# USS Enterprise ,1.1m long



## king-wang (Mar 20, 2006)

*This is USS Enterprise USS Enterprise ,1.1m long. We made it about 2 years ago. I just found 2 photos.*


----------



## king-wang (Mar 20, 2006)

This is not a assembled kits.
First, We use CAD and 3D software to design all parts , then we transfer all data and plans to production work shop.
We made it from moulding , assembling, and painting,fully by our self.

Please have look.thank you.


----------



## chrycopaul (Feb 6, 2006)

Impressive piece of work. :thumbsup:


----------



## roadrner (Jul 21, 1999)

chrycopaul said:


> Impressive piece of work. :thumbsup:


Would have to agree. Wouldn't have wanted to be that lucky person who had to detail all those spots on the deck.  rr


----------



## king-wang (Mar 20, 2006)

Thank you!


----------



## Roguepink (Sep 18, 2003)

Not bad. Fairly good overall representation of the 1980's refit. There are some errors in the detail.

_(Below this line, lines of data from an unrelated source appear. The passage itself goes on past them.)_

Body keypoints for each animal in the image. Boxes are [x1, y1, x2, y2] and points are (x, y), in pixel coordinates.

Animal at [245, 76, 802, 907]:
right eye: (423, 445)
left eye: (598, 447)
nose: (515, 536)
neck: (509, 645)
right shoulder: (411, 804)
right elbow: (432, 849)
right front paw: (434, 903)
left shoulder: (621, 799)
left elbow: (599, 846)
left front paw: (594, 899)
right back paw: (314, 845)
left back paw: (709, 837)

I recommend "USS Enterprise in Detail and Scale" by Squadron publications for the most complete single reference resource.

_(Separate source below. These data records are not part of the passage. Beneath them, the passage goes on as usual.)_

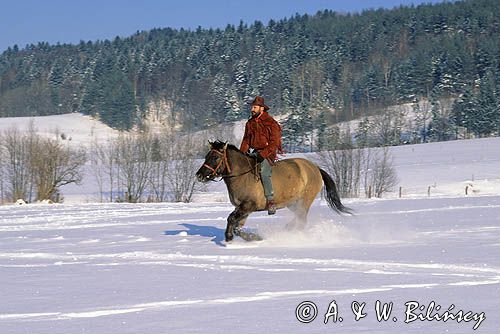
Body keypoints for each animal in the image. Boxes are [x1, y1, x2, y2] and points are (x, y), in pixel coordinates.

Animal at [195, 141, 352, 243]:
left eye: (215, 157)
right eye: (206, 156)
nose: (199, 175)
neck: (242, 176)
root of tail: (315, 168)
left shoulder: (248, 206)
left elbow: (231, 219)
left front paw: (228, 237)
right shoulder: (243, 209)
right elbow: (237, 227)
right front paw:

I have spent a long time researching this very subject.

If I may suggest some detail changes that would improve the overall look:

The deck elevators are not solid, but open screen. (except #2 Elevator, Starboard side, has one solid plank.)
The elevator warning lines are each TWO sets of lines, red/white alternating color.
There is a "foul line" to each side of the landing stripes.
Helecopters, when parked, have the rotors and tail section folded.

Please don't take my comments as derogatory. I'm impressed enough to take an interest in seeing this beautiful model done even better.


----------